We’ve all witnessed the extensive coverage and video footage of Rev. Jeremiah Wright, and we’ve seen the polls move in a negative direction for Obama (although they seem to be bouncing back) as a result. And while I do have a problem with the way this issue has been handled by the media, it is a fair issue to bring up and debate.

The Wright controversy is an example of a ‘testing moment’ that all prominent campaigns must go through. And, by all rights, the media should be moving on to another testing moment, this time for Hillary Clinton’s campaign. The Tuzla controversy, which is also accompanied by damning video, involves the exposure of some rather blatant lies that Clinton has been telling on the campaign trail. The Washington Post has already awarded Clinton four Pinocchios over her deceitful self-aggrandizement. Yet, look at how they decided to cover the issue in today’s Washington Post. In an article appearing on the front page, they choose the headline: Both Obama And Clinton Embellish Their Roles. Even though the Tuzla video has not yet gone viral and appeared endlessly on cable news (as the Wright video has) and the Clinton story is therefore new, the headline chooses to emphasize that both candidates have a problem with self-embellishment. Having neutered any advantage Obama might gain out of Clinton’s lying, the paper then decided to lead with Obama’s embellishment. Of course, the goods they have on Obama are fairly minor. Essentially, they are nailing him for taking too much credit for bills he co-sponsored because he didn’t actually put much work into those bills. They then go on for 17 straight paragraphs questioning Obama’s credibility over two bills. By the time they get to Clinton, in the 18th paragraph, they are off the front-page (and on page 2 of the web-based article). And, even then, they hardly touch on Tuzla. Have a look.

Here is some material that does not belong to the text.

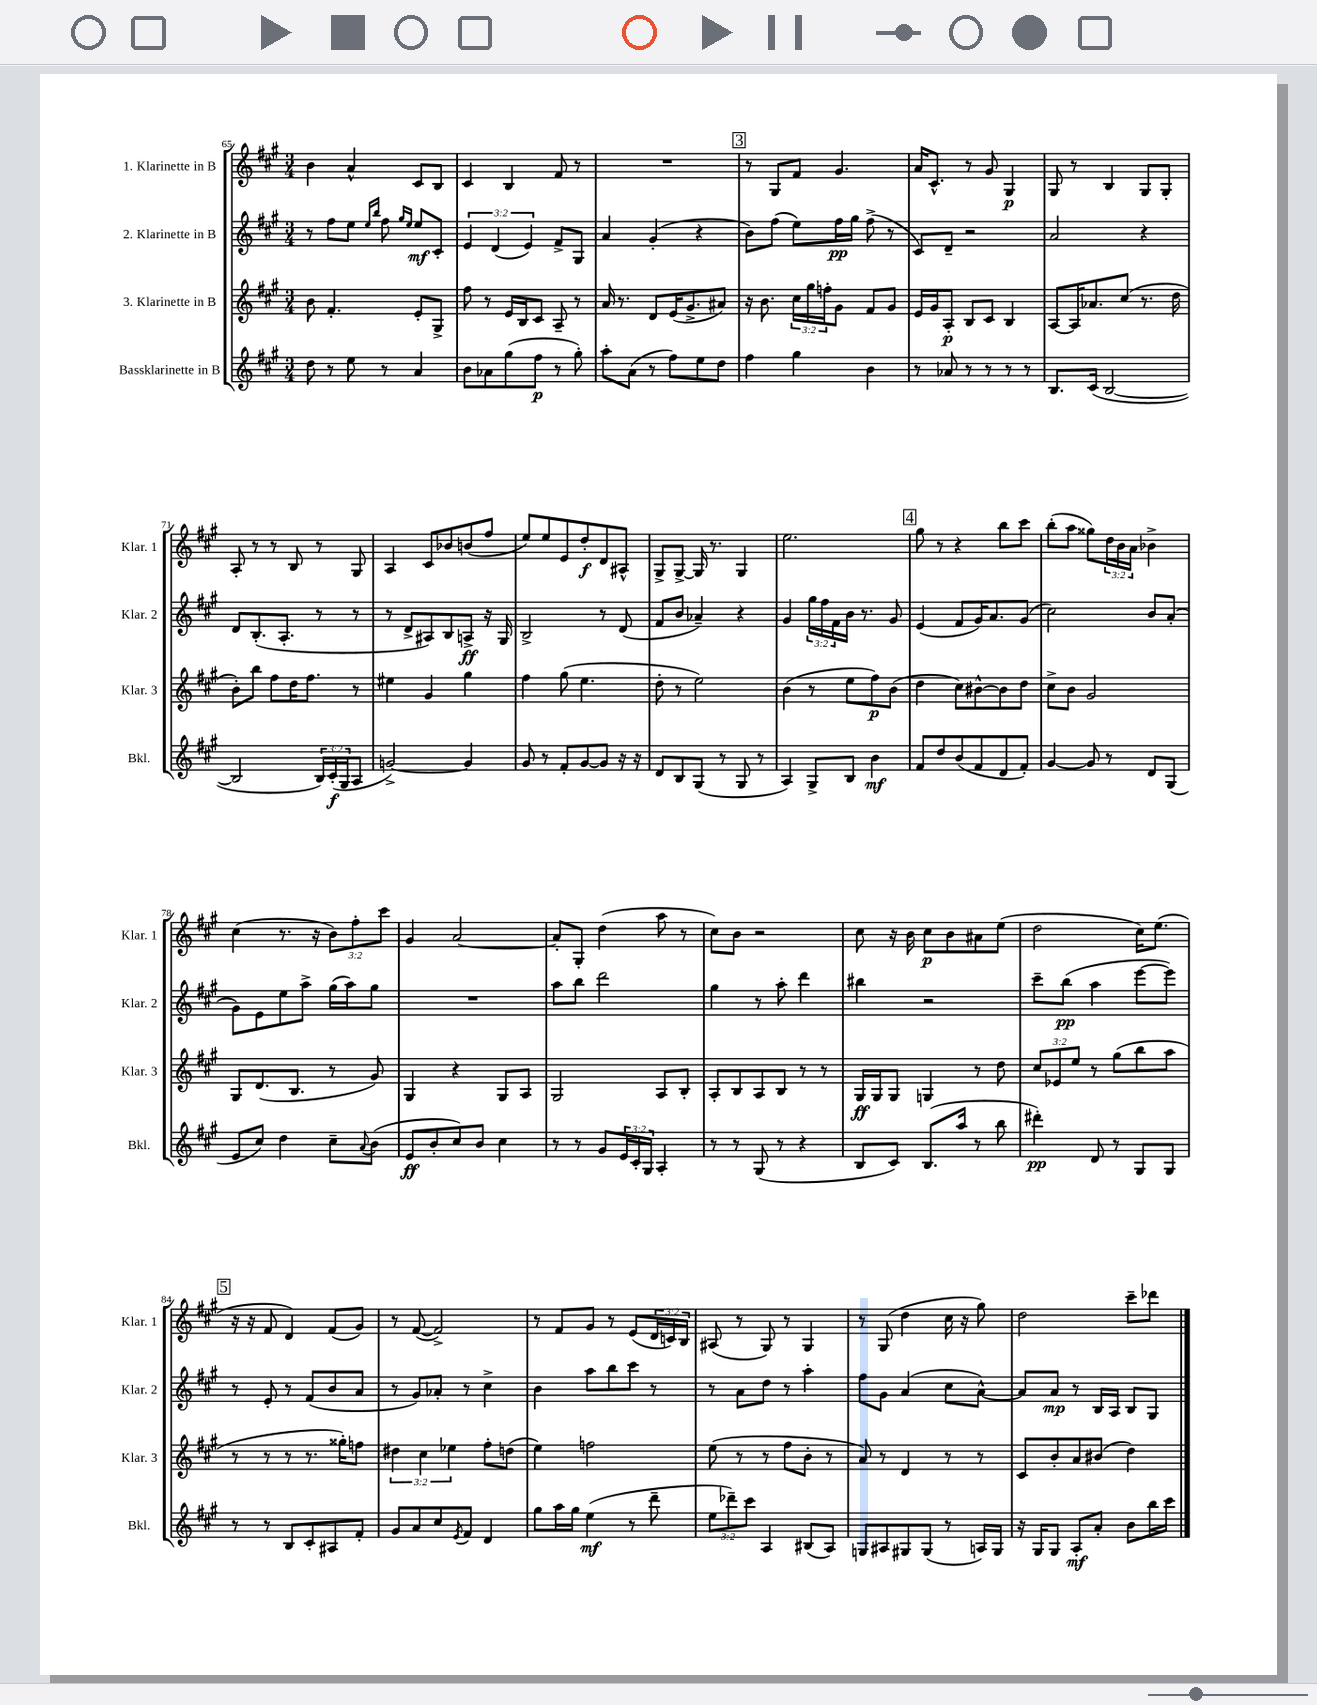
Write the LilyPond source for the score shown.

Clinton also has her share of colleagues only too willing scrutinize her claims. Her campaign Web site describes Clinton’s “successful effort to create” the popular State Children’s Health Insurance Program during her husband’s tenure in the White House, and she has placed herself in the middle of major international events, including the Northern Ireland peace process and the Balkan conflict.

But prominent Democratic senators, Irish historians and even Sinbad the comedian, who accompanied Clinton to Kosovo, are challenging some of her assertions.

The article has nothing further to say about Tuzla (and Tuzla is in Bosnia, not Kosovo). Instead it focuses on her exaggerated role in creating the S-CHIP program. The authors of this piece, Shailagh Murray and Jonathan Weisman, have managed to take a breaking story about Hillary Clinton’s honesty and credibility and turn it into a hit piece on Obama.

And that is not neutral reporting. Clinton should face at least as much scrutiny over Tuzla as Obama did over Wright. But, to turn Tuzla into another excuse to bash Obama? That’s indicative of a transparent media bias.